Argentina's David Nalbandian
Former Wimbledon runner-up David Nalbandian will face Croatia's Marin Cilic in the final at Queen's Club after defeating Grigor Dimitrov 6-4, 6-4 in the semi-finals on Saturday.
Nalbandian reached the Wimbledon final in 2002 before losing to Australia's Lleyton Hewitt and 10 years later he is back in the final of a grass-court event for the first time since that memorable run at the All England Club.
The 30-year-old Argentine, seeded 10th, drew on his vast experience to subdue rising star Dimitrov and complete a remarkable run of three wins in 48 hours.
After rain caused a fixture pile-up on Friday, Nalbandian showed impressive durability to come from a set down to win against Edouard Roger-Vasselin and then Xavier Malisse.
Despite such a gruelling schedule, Nalbandian showed no signs of tiredness against Dimitrov and his reward is a first appearance in the Queen's final and his first ATP Tour final since Auckland in January 2011.
"I'm very happy. I've played this tournament quite a few times and I never reached the final, so I'm happy to be on court tomorrow (Sunday)," Nalbandian said.
"It's a long time since I made a final on grass but I don't go to the computer and see how long it is, so I don't really care.
"Marin is a tough player but I'm in good shape so let's see what happens."
Dimitrov was broken three times in the first set as Nalbandian took advantage of the 21-year-old's jitters in his first ATP semi-final to open up a one-set lead.

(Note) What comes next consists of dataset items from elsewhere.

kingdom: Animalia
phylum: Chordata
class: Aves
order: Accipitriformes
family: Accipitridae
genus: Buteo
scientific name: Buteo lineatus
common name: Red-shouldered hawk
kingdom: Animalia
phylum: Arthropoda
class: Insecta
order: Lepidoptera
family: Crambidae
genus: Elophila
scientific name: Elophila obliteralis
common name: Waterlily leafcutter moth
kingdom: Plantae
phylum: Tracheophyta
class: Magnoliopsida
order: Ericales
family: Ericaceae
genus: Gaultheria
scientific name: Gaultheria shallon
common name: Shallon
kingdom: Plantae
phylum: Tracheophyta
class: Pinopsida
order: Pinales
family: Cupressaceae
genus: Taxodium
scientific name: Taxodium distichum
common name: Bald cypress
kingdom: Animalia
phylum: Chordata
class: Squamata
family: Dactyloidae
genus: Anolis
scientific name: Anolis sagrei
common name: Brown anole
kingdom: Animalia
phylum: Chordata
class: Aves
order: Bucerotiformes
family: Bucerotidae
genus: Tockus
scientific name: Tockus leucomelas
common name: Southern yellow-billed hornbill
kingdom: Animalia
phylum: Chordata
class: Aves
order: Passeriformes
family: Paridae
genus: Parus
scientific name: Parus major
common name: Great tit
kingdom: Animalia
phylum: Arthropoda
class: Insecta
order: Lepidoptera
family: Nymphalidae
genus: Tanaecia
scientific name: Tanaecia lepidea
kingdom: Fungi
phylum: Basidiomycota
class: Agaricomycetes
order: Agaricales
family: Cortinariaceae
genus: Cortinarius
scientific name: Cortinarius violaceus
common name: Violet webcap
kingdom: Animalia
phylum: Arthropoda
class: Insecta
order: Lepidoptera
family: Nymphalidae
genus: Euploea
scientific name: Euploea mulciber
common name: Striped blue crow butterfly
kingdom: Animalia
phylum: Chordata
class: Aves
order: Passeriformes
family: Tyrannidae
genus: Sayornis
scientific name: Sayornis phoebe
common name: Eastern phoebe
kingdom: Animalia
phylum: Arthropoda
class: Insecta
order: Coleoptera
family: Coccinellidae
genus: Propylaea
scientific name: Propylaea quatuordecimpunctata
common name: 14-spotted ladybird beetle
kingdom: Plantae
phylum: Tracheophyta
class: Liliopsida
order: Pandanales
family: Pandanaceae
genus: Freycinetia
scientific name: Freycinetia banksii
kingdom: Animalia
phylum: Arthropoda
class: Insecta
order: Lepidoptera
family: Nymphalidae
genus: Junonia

Nalbandian looked on course for an easy win when he broke in the third game of the second set.
Faced with a lacklustre exit, Dimitrov finally began to play with some freedom and he unfurled a trio of sumptuous winners to break back in the sixth game.
But Nalbandian had too much experience for Dimitrov and moved him cleverly out of position to break for a 5-4 lead before serving out the match.
Earlier, Cilic beat former champion Sam Querrey 6-3, 3-6, 6-3 in the other semi-final to become the first Croat to reach the Queen's final since Ivo Karlovic in 2005.
After missing the first seven weeks of the season with a knee injury, Cilic has gradually rediscovered his form and his shot-making ability eventually wore down Querrey.
"It was very difficult," Cilic said. "Especially in that third game having to save eight or nine break points, and then struggling a little bit with the rhythm and with the nerves.
"In the past I have found it hard to get used to the grass but this year I came a little bit earlier, had enough time on grass, and I was hitting the ball well.
"It's definitely a great week for me and great preparation for Wimbledon."
Sixth seed Cilic was soon under pressure in windy conditions, but he showed remarkable resolve to fend off nine break points in an epic third game that lasted 20 minutes.
Querrey, who needed treatment on his right thumb midway through the first set, initially seemed shell-shocked by his failure to convert so many break opportunities.
He struggled to find any rhythm and a tame forehand from the American on the first of three break points handed Cilic the chance to serve out the set.
Querrey finally recovered his equilibrium and took the second set.
But Cilic had too much firepower to be kept at bay for long and he broke twice in the final set to seal the win.